Express, Medco tout savings, competition in hearing
WASHINGTON (Reuters) - Express Scripts' deal to buy Medco Health Solutions will bring down drug costs and help the U.S. government track waste, fraud and abuse, executives told lawmakers examining whether the deal will stifle competition in the market for managing prescription benefits.
The merger, valued at about $24 billion by Monday's closing share prices, has come under fire from pharmacists and consumer groups, who argue that a market dominated by two powerful pharmacy benefit managers will mean higher prices for consumers.
The Federal Trade Commission will make the final determination on whether to challenge the deal, but Congress, through oversight of regulators and by holding hearings, can influence public opinion.
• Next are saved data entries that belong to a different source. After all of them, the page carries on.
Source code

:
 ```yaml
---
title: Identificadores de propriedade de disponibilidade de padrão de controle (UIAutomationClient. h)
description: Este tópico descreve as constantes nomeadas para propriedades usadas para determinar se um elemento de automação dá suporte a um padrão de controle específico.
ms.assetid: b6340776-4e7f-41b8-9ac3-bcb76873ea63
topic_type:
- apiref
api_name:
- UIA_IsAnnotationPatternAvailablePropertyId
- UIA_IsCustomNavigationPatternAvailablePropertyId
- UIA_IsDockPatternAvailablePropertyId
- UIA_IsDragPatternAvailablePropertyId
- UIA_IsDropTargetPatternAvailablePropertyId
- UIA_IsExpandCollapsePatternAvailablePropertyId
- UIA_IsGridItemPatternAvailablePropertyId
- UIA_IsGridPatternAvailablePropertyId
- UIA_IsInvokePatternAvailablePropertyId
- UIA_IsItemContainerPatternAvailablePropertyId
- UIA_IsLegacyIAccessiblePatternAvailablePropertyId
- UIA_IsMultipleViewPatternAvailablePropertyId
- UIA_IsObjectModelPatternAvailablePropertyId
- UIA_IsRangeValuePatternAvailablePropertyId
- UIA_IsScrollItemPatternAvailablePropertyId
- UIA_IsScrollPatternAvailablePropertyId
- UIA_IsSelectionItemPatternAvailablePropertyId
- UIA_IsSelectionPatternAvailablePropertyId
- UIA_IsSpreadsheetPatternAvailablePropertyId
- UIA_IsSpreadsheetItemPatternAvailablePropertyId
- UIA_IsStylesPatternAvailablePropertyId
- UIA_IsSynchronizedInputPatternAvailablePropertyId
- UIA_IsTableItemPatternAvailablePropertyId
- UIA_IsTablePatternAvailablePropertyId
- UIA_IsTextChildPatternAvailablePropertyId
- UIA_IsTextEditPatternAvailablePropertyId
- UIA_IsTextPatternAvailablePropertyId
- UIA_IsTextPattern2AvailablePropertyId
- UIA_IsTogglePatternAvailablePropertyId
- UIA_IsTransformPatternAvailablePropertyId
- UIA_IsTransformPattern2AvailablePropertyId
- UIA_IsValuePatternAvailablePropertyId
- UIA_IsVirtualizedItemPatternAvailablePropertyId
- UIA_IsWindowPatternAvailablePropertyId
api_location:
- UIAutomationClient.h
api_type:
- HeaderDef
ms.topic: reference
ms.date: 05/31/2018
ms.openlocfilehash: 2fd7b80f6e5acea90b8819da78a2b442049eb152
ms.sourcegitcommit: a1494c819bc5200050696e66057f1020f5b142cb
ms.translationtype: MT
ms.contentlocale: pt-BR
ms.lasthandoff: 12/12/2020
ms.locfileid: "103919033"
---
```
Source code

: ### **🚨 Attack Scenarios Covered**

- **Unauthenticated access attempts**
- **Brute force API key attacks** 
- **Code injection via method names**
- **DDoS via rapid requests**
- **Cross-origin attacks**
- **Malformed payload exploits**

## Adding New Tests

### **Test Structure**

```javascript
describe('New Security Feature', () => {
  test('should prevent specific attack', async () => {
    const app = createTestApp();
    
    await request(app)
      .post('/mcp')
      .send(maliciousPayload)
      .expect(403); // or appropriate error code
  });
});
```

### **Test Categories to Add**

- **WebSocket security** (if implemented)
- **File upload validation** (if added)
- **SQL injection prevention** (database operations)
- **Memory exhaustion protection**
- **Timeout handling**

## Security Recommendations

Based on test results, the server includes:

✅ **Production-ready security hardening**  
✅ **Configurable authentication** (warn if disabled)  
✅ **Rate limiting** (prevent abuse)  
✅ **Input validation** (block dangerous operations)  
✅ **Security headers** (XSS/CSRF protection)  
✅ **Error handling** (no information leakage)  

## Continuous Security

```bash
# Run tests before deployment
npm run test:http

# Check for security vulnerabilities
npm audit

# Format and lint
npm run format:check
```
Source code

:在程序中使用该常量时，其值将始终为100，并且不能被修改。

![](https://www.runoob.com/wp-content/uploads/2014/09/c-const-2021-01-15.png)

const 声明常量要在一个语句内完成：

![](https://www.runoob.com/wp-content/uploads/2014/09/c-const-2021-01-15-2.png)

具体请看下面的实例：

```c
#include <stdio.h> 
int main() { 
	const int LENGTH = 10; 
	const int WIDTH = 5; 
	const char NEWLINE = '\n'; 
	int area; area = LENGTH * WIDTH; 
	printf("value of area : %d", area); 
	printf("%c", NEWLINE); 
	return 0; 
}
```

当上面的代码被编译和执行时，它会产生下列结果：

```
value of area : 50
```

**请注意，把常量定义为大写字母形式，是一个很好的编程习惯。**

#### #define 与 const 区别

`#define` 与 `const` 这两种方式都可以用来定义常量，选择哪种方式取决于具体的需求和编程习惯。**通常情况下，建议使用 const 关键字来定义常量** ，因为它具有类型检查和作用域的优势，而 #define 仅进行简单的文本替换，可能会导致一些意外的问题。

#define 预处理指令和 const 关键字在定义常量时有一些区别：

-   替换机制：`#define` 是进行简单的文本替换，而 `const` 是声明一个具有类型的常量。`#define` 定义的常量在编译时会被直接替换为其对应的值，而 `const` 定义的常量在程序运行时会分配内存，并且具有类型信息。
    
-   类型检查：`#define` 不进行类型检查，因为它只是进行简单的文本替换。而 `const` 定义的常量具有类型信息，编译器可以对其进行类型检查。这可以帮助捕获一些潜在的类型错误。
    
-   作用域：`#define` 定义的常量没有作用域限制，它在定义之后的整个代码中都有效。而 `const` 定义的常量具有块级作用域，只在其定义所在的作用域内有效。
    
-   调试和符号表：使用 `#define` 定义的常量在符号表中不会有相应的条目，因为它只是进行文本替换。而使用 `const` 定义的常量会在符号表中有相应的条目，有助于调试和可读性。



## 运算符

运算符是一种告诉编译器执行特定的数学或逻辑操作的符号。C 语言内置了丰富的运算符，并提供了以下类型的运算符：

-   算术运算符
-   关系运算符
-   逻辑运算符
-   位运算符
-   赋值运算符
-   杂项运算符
Investors seem skeptical that the deal announced in July will pass antitrust scrutiny. Medco's shares have continued to trade at a discount to Express Scripts' offer price.
The deal would combine two of the three largest U.S. drug benefit managers, and create an industry leader that would hold nearly one-third of the market.
Antitrust concern is misplaced, Express Scripts Chief Executive George Paz said in written testimony for the House Judiciary Committee's competition subcommittee.
He said Express Scripts and Medco are just two of 40 pharmacy benefit managers, or PBMs, which manage prescription drug plans for companies and state and federal government agencies.
Critics of the deal argue that only Express Scripts, Medco and CVS Caremark have the reach to serve companies that need service in multiple cities.
The FTC is also looking into complaints of anticompetitive behavior by CVS Caremark.
Express Scripts fills nearly four billion prescriptions per year, with the goal of keeping drug prices down, Paz said in his testimony.
He said brand drugmakers increased the price of statins, used to treat high cholesterol, by an average of 9.3 percent but Express Scripts negotiated to trim the increase to 6.3 percent.
The combined firm's database will also aid in investigations to prevent waste and fraud, and could help U.S. health organizations track diseases, Paz said.
Medco's chief executive, David Snow, also testified that the PBM marketplace was extremely competitive.
Snow cited as competitors those companies that operate their own PBMs and UnitedHealth Group, which is ending its relationship with Medco in order to enter the PBM market.
Express Scripts' post-merger U.S. market share would be 30 percent, said Brian Henry, a spokesman for the company.
Joseph Lech, a member of the National Community Pharmacists Association, testified that in 25 years he had seen large PBMs buy up smaller ones until just three dominated -- Express Scripts, Medco and CVS Caremark.
He expressed concern that the PBMs would not allow consumers to use drugstores to fill prescriptions, aggressively pushing instead for customers to use mail order.
"The recently announced proposed merger of Medco and Express Scripts will likely exacerbate the problems pharmacies face with respect to PBMs," Lech said in his written testimony.
The Medco and Express Scripts merger deal carries termination fees and expenses of up to $225 million if one of the companies fails to make its best effort to get the deal closed.
But no termination fees would be required if the U.S. government blocks the combination of the two pharmacy benefit managers, the companies have said.